IFC Asset Management Company (IFC AMC) was set up in 2009 as a wholly-owned subsidiary of the International Finance Corporation, the private sector investment arm of the World Bank Group. The company, headquartered in Washington DC, manages IFC and third-party capital – mostly from investors with long-term time horizons that are interested in participating in IFC’s approach to investing in developing countries. Whilst part of the IFC, the Asset Management Company makes independent investment decisions in the interests of the funds it manages.
AMC manages a portfolio of thirteen funds, divided according to geography, sector and/or asset class. To date, AMC funds have made investments of over $5 billion in about 90 companies and funds in emerging and frontier countries. The company has raised a total of $9.8 billion including about $7.5 billion of external capital, invested in its private equity, private credit and fund-of-fund products.
An example of the latter is its Catalyst Fund, launched in 2012 with a focus on the clean-tech and renewable energy sectors.

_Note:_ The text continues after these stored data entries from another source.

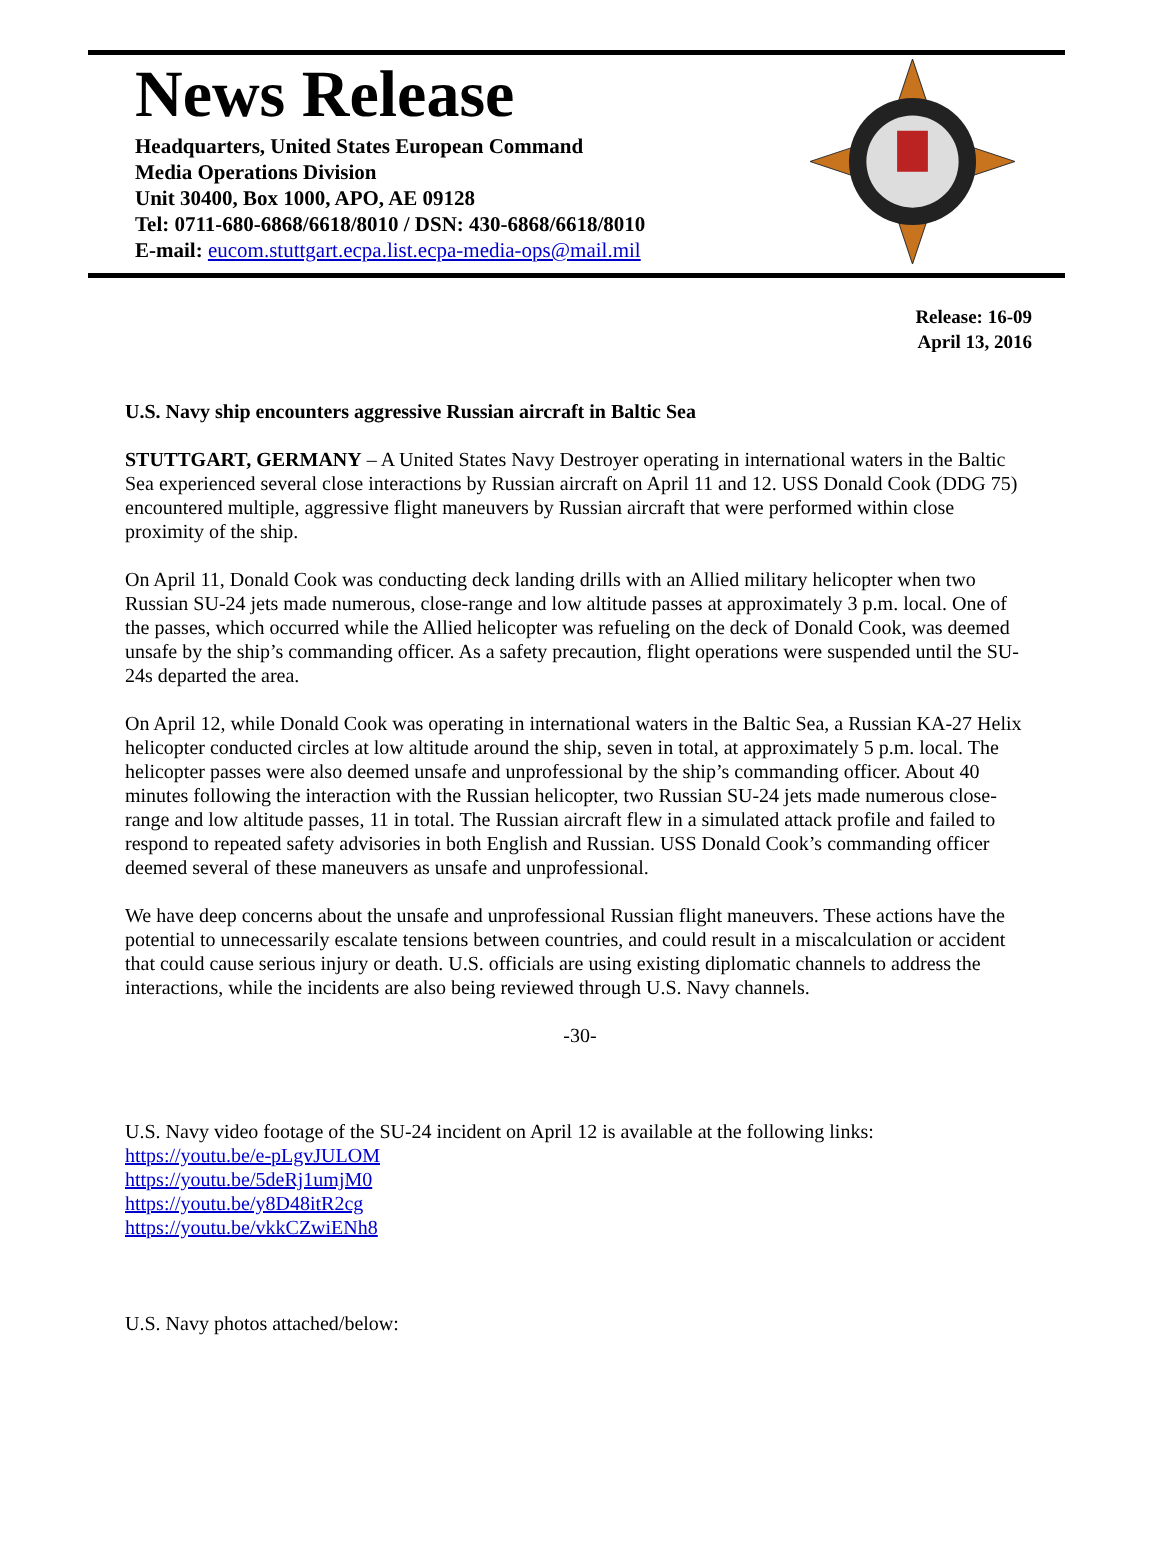News Release
Headquarters, United States European Command
Media Operations Division
Unit 30400, Box 1000, APO, AE 09128
Tel: 0711-680-6868/6618/8010 / DSN: 430-6868/6618/8010
E-mail: eucom.stuttgart.ecpa.list.ecpa-media-ops@mail.mil
Release: 16-09
April 13, 2016
U.S. Navy ship encounters aggressive Russian aircraft in Baltic Sea
STUTTGART, GERMANY – A United States Navy Destroyer operating in international waters in the Baltic Sea experienced several close interactions by Russian aircraft on April 11 and 12. USS Donald Cook (DDG 75) encountered multiple, aggressive flight maneuvers by Russian aircraft that were performed within close proximity of the ship.
On April 11, Donald Cook was conducting deck landing drills with an Allied military helicopter when two Russian SU-24 jets made numerous, close-range and low altitude passes at approximately 3 p.m. local. One of the passes, which occurred while the Allied helicopter was refueling on the deck of Donald Cook, was deemed unsafe by the ship’s commanding officer. As a safety precaution, flight operations were suspended until the SU-24s departed the area.
On April 12, while Donald Cook was operating in international waters in the Baltic Sea, a Russian KA-27 Helix helicopter conducted circles at low altitude around the ship, seven in total, at approximately 5 p.m. local. The helicopter passes were also deemed unsafe and unprofessional by the ship’s commanding officer. About 40 minutes following the interaction with the Russian helicopter, two Russian SU-24 jets made numerous close-range and low altitude passes, 11 in total. The Russian aircraft flew in a simulated attack profile and failed to respond to repeated safety advisories in both English and Russian. USS Donald Cook’s commanding officer deemed several of these maneuvers as unsafe and unprofessional.
We have deep concerns about the unsafe and unprofessional Russian flight maneuvers. These actions have the potential to unnecessarily escalate tensions between countries, and could result in a miscalculation or accident that could cause serious injury or death. U.S. officials are using existing diplomatic channels to address the interactions, while the incidents are also being reviewed through U.S. Navy channels.
-30-
U.S. Navy video footage of the SU-24 incident on April 12 is available at the following links:
https://youtu.be/e-pLgvJULOM
https://youtu.be/5deRj1umjM0
https://youtu.be/y8D48itR2cg
https://youtu.be/vkkCZwiENh8
U.S. Navy photos attached/below:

The Asset Management Company enjoys access to the full range of expertise and on-the-ground presence of the International Finance Corporation and is thus able to select the most promising projects for inclusion in its funds. Additionally, the AMC offers investors the full scope of risk mitigation facilities – including compliance with ESG (environmental, social, and governance) standards – that the IFC attaches to its undertakings.
As a result, institutional investors not normally committing funds to emerging markets may gain exposure to the strong returns offered in these markets whilst reducing the associated risks. The IFC Asset Management Company is an essential part of the World Bank Group’s efforts to turn “billions into trillions” by facilitating emerging market access to large pools of private capital.

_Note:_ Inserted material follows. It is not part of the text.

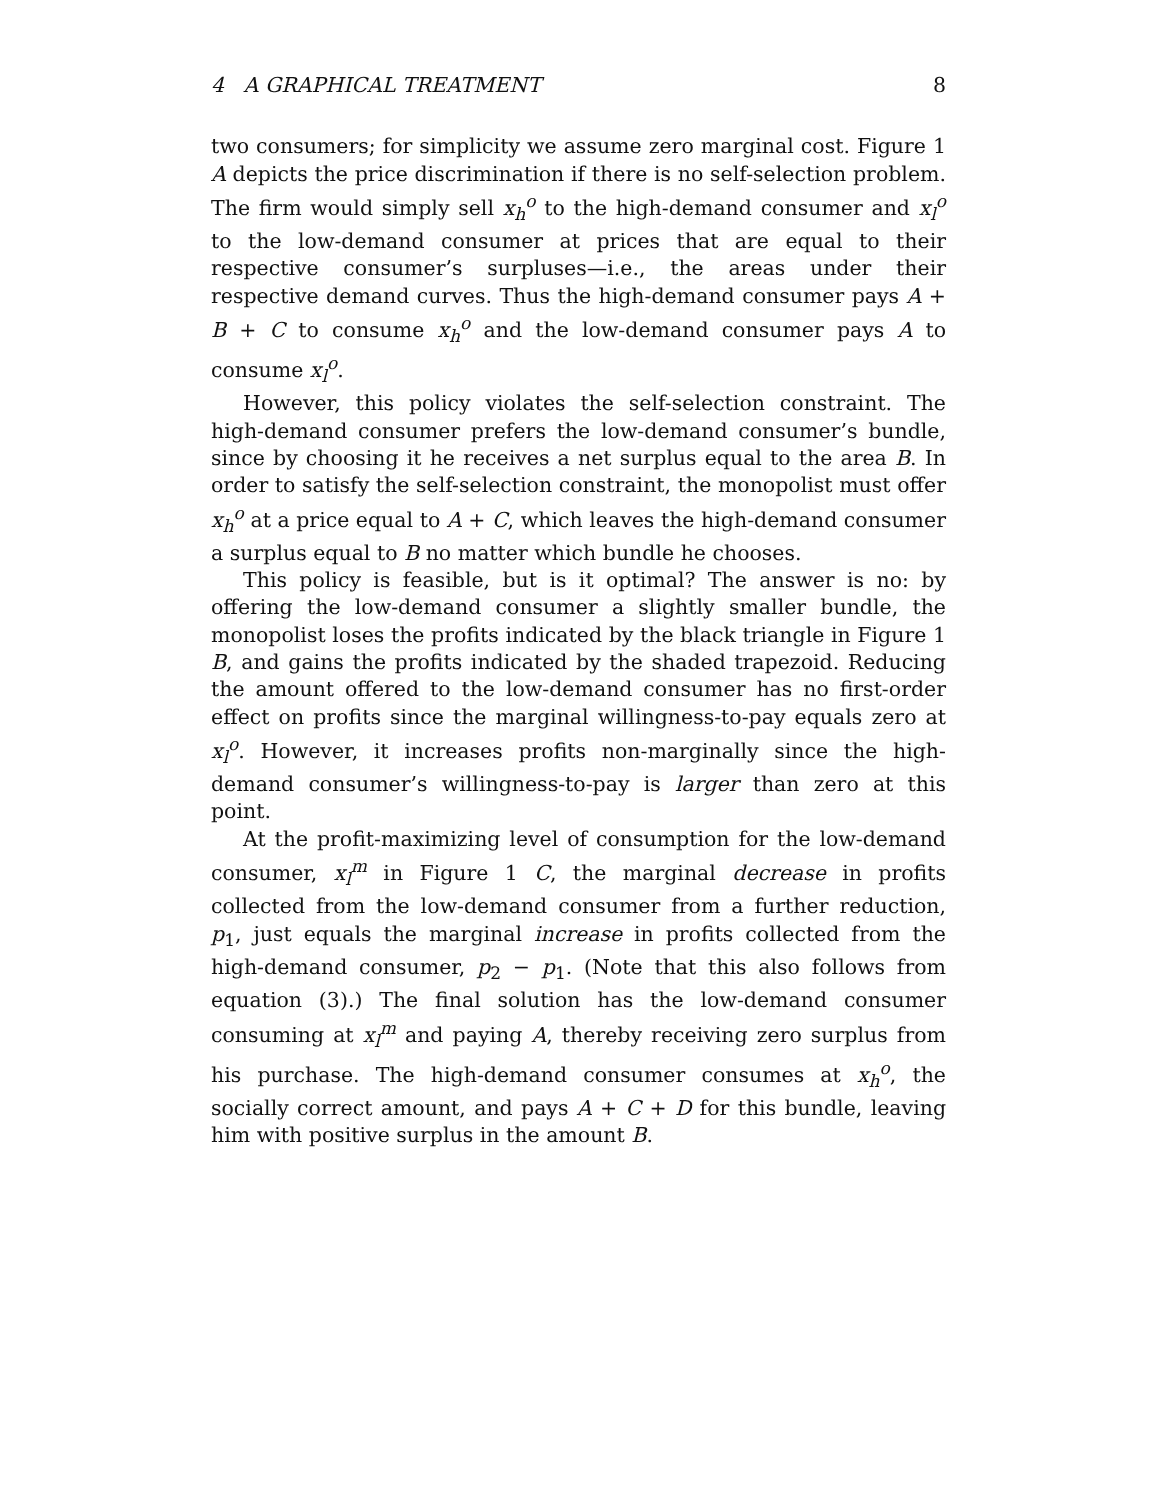4 A GRAPHICAL TREATMENT 8
two consumers; for simplicity we assume zero marginal cost. Figure 1 A depicts the price discrimination if there is no self-selection problem. The firm would simply sell x<sub>h</sub><sup>o</sup> to the high-demand consumer and x<sub>l</sub><sup>o</sup> to the low-demand consumer at prices that are equal to their respective consumer’s surpluses—i.e., the areas under their respective demand curves. Thus the high-demand consumer pays A + B + C to consume x<sub>h</sub><sup>o</sup> and the low-demand consumer pays A to consume x<sub>l</sub><sup>o</sup>.
However, this policy violates the self-selection constraint. The high-demand consumer prefers the low-demand consumer’s bundle, since by choosing it he receives a net surplus equal to the area B. In order to satisfy the self-selection constraint, the monopolist must offer x<sub>h</sub><sup>o</sup> at a price equal to A + C, which leaves the high-demand consumer a surplus equal to B no matter which bundle he chooses.
This policy is feasible, but is it optimal? The answer is no: by offering the low-demand consumer a slightly smaller bundle, the monopolist loses the profits indicated by the black triangle in Figure 1 B, and gains the profits indicated by the shaded trapezoid. Reducing the amount offered to the low-demand consumer has no first-order effect on profits since the marginal willingness-to-pay equals zero at x<sub>l</sub><sup>o</sup>. However, it increases profits non-marginally since the high-demand consumer’s willingness-to-pay is larger than zero at this point.
At the profit-maximizing level of consumption for the low-demand consumer, x<sub>l</sub><sup>m</sup> in Figure 1 C, the marginal decrease in profits collected from the low-demand consumer from a further reduction, p<sub>1</sub>, just equals the marginal increase in profits collected from the high-demand consumer, p<sub>2</sub> − p<sub>1</sub>. (Note that this also follows from equation (3).) The final solution has the low-demand consumer consuming at x<sub>l</sub><sup>m</sup> and paying A, thereby receiving zero surplus from his purchase. The high-demand consumer consumes at x<sub>h</sub><sup>o</sup>, the socially correct amount, and pays A + C + D for this bundle, leaving him with positive surplus in the amount B.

Leading the IFC Asset Management Company since its founding in 2009, Gavin Wilson brought a wealth of experience to the start-up. Mr Wilson earned his spurs in London where he started his career at McKinsey and Company – the global management consultant firm. He joined the World Bank Group in 1988 under its Young Professionals Programme and worked on a number of assignments in Africa for the World Bank and in several regions for the International Finance Corporation’s investment and advisory businesses. He also served a term as the IFC’s resident representative in Poland and as a special advisor to the Bank of England.

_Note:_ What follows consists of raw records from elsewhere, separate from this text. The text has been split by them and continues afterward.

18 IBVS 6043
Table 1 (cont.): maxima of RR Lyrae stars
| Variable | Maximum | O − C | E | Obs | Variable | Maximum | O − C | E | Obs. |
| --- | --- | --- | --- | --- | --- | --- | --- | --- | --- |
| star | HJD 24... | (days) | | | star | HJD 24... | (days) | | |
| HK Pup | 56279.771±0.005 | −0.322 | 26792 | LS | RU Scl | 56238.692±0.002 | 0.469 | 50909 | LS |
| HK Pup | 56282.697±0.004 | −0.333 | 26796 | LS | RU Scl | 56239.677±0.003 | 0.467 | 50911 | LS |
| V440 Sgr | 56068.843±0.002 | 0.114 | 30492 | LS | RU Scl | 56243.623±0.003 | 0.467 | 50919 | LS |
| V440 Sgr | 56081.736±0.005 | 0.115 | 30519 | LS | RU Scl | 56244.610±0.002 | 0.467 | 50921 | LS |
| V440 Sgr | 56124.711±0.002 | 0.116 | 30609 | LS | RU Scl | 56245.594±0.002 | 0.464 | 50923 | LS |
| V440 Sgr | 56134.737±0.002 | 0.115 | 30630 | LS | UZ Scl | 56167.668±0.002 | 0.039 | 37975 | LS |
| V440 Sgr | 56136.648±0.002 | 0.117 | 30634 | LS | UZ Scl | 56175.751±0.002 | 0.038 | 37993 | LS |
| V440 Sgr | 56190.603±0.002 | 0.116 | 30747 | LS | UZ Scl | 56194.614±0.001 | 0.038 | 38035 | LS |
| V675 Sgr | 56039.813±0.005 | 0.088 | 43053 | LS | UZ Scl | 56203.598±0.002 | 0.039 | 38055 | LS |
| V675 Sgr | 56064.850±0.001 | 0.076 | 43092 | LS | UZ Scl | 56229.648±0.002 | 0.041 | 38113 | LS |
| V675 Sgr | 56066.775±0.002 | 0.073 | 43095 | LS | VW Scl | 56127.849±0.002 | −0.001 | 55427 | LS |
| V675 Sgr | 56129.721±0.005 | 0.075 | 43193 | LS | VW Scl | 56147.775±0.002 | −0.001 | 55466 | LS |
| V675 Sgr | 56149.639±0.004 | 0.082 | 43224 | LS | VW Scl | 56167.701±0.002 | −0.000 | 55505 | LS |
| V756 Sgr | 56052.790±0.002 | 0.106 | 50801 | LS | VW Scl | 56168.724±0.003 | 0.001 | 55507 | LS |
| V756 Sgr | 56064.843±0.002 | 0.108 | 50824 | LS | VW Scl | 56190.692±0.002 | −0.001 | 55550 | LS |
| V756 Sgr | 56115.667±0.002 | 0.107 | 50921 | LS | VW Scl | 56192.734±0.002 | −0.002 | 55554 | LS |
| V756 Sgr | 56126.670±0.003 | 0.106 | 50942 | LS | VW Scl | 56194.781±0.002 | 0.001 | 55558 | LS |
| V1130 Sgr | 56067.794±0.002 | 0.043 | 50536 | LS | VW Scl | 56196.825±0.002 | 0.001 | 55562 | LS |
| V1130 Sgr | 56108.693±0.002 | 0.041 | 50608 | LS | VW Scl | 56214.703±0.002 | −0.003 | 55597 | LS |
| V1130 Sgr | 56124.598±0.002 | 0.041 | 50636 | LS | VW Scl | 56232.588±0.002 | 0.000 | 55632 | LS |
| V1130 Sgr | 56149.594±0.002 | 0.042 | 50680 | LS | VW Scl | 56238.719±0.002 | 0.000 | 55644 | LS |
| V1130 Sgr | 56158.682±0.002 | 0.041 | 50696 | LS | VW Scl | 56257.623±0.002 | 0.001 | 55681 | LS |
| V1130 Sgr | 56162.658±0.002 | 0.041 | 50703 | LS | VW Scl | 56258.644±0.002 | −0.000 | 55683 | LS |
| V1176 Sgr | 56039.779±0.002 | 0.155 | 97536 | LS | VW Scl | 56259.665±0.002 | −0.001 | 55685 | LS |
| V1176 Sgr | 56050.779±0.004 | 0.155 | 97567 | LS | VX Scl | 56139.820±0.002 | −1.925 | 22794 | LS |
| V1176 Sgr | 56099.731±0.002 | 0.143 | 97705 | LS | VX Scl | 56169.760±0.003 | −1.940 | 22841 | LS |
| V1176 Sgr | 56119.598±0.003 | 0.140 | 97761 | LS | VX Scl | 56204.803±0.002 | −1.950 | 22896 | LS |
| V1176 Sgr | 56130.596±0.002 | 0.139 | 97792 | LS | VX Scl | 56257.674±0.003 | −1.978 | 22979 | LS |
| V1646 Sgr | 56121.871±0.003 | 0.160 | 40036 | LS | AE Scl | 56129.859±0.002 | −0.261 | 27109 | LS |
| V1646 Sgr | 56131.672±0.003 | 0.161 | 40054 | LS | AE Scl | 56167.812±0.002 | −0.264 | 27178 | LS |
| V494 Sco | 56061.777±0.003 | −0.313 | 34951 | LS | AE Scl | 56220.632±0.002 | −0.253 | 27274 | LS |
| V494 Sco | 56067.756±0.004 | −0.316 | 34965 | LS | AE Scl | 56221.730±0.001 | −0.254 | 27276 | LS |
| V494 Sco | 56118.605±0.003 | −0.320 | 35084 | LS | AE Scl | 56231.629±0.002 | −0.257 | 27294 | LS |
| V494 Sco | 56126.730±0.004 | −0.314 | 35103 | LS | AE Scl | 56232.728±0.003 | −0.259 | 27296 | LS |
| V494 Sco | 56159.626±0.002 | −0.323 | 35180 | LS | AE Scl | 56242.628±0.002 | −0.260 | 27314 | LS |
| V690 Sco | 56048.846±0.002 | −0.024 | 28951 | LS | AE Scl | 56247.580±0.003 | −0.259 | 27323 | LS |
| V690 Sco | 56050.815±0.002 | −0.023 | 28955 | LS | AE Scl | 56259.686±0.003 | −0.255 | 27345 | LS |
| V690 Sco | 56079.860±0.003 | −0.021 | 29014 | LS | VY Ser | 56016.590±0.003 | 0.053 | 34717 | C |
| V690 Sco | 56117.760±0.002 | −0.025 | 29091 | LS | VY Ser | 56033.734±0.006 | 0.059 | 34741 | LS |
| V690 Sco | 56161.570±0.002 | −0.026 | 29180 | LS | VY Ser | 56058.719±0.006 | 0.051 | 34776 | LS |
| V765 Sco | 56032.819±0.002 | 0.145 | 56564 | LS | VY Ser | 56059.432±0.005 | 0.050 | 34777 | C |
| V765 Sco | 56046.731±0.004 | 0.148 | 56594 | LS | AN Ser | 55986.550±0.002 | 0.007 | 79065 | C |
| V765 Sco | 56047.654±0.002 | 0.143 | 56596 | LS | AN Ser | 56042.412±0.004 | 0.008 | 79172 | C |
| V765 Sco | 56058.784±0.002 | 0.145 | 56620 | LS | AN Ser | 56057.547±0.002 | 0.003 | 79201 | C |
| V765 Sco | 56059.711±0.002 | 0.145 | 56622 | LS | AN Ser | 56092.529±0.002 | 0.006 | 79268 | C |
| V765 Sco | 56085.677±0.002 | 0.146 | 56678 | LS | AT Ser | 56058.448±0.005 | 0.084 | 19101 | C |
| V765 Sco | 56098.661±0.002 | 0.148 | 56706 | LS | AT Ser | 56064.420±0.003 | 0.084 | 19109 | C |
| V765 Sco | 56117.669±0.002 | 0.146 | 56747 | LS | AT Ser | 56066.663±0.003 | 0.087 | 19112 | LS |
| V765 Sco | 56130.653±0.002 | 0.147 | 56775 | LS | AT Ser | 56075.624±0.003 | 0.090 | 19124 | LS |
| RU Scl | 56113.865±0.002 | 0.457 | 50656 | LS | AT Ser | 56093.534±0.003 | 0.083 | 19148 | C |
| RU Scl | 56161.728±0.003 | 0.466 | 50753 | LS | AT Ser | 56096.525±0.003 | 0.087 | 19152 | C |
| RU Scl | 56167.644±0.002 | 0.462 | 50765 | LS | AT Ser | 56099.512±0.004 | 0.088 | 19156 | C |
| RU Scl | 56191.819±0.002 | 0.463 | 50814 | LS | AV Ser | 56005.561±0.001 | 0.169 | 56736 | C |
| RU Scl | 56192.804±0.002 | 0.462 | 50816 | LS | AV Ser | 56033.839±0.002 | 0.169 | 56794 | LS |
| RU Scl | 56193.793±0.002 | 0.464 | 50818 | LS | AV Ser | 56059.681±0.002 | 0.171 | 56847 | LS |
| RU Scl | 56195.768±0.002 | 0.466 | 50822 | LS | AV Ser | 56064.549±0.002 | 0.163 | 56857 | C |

In 1996, Mr Wilson started work at Goldman Sachs in London where he became a Managing Director in the Investment Banking Division. Here, he also co-headed the bank’s EMEA (Europe, Middle East, and Africa) Industrials Group after first leading Goldman’s New Markets investment banking execution team which focused on emerging markets across EMEA.
Mr Wilson is a British citizen and holds a BA degree from Oxford University. Mr Wilson obtained his MBA at Stanford University where he was a Arjay Miller Scholar. He serves on the Business and Sustainable Development Commission and on the WEF’s Global Future Council on International Governance & Public-Private Cooperation.